Sayfa alıntısı:
------------------------------------

Bu sürece tanıklık eden birçoğumuz, Kıbrıslı Rum müzakerecilerin ciddi bir ikiyüzlülük içinde olduğunu gördük. Geriye dönüp baktığımızda, Kıbrıs’ın üyeliğini bu aşamada askıya alabilirdik ve almalıydık da! Her iki tarafa da sadece birleşik bir adanın AB’ye katılmasına izin verileceğini açıkça belirtmeliydik.

Benim de taraf olduğum Avrupa Bloğu’nun başarısızlığı, AB’nin kendisinin donmuş bir ihtilafa başkanlık ettiği anlamına geliyordu. Bunu yaparken de Kıbrıslı Rumlar üzerindeki tüm ciddi kozlar kaybedilmiş oldu.

En azından Rusya ile ilgili olmasalar da diğer konularda tam yetkiye sahip olduklarına inanıyorlar. Ayrıca Kıbrıslı Rumların çıkarlarına ne kadar uygun olursa olsun kuzeyle yapılacak herhangi bir barış anlaşmasının statükodan çok daha az tatmin edici olacağını düşünüyorlar. BM’nin 2004’ten bu yana yürüttüğü müzakerelerin geçmişi beni haklı çıkarıyor.

Bana göre bu çıkmazdan kurtulmanın tek bir yolu var. O da birleşik bir ada için yeni bir anayasa müzakerelerinin bir kez daha başarısızlığa uğraması halinde uluslararası toplumun kendisini iki devletli bir çözüme adamasıdır.

------------------------------------

Sağlanan bilgiler:
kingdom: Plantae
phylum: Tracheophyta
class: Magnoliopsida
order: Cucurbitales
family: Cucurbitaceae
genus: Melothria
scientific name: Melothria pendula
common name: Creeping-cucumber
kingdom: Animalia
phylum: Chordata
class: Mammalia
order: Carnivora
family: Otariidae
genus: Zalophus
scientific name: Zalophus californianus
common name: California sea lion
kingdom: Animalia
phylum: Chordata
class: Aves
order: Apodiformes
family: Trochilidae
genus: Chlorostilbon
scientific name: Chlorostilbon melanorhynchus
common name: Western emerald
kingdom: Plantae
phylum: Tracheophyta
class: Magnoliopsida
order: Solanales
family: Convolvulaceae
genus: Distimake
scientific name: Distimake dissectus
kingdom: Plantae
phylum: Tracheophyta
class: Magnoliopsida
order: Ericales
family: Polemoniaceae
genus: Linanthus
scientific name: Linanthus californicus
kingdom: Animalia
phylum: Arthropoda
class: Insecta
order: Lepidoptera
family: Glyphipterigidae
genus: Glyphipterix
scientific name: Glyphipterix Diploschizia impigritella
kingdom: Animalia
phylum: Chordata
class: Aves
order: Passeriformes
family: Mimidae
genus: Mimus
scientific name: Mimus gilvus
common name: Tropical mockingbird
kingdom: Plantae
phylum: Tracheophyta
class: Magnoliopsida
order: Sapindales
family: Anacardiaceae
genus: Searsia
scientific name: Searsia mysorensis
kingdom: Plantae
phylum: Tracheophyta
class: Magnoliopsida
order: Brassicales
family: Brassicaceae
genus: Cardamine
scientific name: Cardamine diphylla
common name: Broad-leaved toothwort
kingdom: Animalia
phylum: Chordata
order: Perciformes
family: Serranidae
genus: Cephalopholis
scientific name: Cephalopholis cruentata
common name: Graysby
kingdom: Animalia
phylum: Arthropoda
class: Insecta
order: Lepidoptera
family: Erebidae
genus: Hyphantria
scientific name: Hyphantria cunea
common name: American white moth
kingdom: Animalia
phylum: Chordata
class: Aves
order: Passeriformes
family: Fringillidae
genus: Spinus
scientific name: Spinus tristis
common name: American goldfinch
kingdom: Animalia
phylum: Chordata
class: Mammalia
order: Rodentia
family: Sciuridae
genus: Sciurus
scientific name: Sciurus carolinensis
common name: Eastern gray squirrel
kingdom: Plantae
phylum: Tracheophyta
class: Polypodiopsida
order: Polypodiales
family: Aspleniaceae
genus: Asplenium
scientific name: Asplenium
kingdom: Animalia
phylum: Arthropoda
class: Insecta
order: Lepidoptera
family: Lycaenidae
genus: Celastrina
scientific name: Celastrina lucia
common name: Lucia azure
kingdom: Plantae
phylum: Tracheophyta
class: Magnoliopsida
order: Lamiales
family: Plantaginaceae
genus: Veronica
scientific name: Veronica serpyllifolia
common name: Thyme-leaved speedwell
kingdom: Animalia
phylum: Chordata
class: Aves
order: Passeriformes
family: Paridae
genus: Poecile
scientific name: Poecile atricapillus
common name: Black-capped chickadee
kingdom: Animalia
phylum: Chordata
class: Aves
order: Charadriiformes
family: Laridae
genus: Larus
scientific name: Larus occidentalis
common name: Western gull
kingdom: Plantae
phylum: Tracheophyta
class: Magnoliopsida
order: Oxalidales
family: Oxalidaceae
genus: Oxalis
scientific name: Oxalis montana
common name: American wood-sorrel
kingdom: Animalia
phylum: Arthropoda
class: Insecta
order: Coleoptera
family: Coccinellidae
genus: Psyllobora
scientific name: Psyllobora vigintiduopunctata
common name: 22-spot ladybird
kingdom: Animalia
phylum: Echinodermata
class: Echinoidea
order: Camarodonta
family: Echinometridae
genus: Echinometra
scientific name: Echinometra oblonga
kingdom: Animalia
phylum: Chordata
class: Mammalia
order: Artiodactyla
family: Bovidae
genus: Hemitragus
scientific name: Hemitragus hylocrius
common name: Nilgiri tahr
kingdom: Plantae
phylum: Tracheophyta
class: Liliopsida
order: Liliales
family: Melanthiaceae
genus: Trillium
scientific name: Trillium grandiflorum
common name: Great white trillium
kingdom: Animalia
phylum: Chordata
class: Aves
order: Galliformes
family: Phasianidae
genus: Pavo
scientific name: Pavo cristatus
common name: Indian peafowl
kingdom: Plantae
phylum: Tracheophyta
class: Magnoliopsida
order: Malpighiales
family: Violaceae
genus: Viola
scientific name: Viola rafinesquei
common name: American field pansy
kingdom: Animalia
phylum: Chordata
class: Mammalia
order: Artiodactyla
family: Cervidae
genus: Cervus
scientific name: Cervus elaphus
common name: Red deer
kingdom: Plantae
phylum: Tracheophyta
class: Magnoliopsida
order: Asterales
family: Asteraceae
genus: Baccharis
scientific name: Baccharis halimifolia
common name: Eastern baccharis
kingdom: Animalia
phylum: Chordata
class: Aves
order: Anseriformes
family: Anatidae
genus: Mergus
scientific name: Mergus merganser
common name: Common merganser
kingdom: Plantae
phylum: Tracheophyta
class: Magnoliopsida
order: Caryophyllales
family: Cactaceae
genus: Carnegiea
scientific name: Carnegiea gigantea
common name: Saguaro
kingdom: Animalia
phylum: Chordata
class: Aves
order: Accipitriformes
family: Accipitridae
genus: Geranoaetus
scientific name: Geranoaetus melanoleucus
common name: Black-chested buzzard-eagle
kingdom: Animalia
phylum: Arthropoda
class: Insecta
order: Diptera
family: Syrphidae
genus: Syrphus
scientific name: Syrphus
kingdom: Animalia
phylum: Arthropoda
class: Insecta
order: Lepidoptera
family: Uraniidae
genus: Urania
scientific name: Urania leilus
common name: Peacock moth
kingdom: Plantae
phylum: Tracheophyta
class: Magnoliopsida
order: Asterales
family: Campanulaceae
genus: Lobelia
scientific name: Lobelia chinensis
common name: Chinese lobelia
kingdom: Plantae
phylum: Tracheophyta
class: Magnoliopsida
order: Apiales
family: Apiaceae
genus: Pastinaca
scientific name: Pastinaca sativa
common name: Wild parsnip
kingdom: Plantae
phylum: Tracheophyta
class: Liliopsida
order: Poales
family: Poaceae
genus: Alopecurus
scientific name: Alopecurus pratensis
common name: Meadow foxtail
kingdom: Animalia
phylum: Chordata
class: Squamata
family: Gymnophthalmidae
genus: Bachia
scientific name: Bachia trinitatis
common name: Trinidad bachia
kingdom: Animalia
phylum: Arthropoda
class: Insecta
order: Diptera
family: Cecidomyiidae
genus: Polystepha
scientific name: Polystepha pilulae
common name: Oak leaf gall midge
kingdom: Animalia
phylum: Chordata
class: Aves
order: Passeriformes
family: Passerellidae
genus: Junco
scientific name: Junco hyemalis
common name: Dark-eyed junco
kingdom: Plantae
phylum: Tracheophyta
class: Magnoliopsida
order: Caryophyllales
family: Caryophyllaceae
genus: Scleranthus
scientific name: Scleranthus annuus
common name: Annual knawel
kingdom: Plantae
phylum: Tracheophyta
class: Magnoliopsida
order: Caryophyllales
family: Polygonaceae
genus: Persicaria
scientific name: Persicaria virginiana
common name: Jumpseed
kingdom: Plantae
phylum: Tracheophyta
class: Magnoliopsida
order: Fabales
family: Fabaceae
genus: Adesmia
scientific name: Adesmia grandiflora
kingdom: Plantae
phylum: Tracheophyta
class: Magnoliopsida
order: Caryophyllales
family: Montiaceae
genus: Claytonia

------------------------------------

Amaç 1: Kıbrıs konulu sayfa alıntısına göre yazar, çıkmazdan kurtulmanın tek yolu olarak neyi görüyor?
Amaç 2: Kıbrıs konulu sayfa alıntısında "Bu sürece tanıklık eden" sözleriyle başlayan paragrafı, ana bilgilerini koruyarak daha kısa biçimde yeniden yazın.
Amaç 3: Kıbrıs konulu sayfa alıntısının bir bölümünü hiçbir değişiklik yapmadan yeniden aktarın: "Bu sürece tanıklık" sözlerinin geçtiği yerden başlayın, "beni haklı çıkarıyor." sözlerinden sonra durun.
Kayıtların bu işle hiçbir ilgisi yok.

Beklenen yanıt 1: Birleşik bir ada için yeni anayasa müzakereleri bir kez daha başarısız olursa uluslararası toplumun kendisini iki devletli bir çözüme adamasını.

Beklenen yanıt 2: Süreci izleyenlerin birçoğu Kıbrıslı Rum müzakerecilerin ciddi bir ikiyüzlülük içinde olduğunu gördü. Kıbrıs'ın üyeliği o aşamada askıya alınabilir ve alınmalıydı. İki tarafa da yalnızca birleşik bir adanın AB'ye katılabileceği açıkça söylenmeliydi.

Beklenen yanıt 3:
Bu sürece tanıklık eden birçoğumuz, Kıbrıslı Rum müzakerecilerin ciddi bir ikiyüzlülük içinde olduğunu gördük. Geriye dönüp baktığımızda, Kıbrıs’ın üyeliğini bu aşamada askıya alabilirdik ve almalıydık da! Her iki tarafa da sadece birleşik bir adanın AB’ye katılmasına izin verileceğini açıkça belirtmeliydik.

Benim de taraf olduğum Avrupa Bloğu’nun başarısızlığı, AB’nin kendisinin donmuş bir ihtilafa başkanlık ettiği anlamına geliyordu. Bunu yaparken de Kıbrıslı Rumlar üzerindeki tüm ciddi kozlar kaybedilmiş oldu.

En azından Rusya ile ilgili olmasalar da diğer konularda tam yetkiye sahip olduklarına inanıyorlar. Ayrıca Kıbrıslı Rumların çıkarlarına ne kadar uygun olursa olsun kuzeyle yapılacak herhangi bir barış anlaşmasının statükodan çok daha az tatmin edici olacağını düşünüyorlar. BM’nin 2004’ten bu yana yürüttüğü müzakerelerin geçmişi beni haklı çıkarıyor.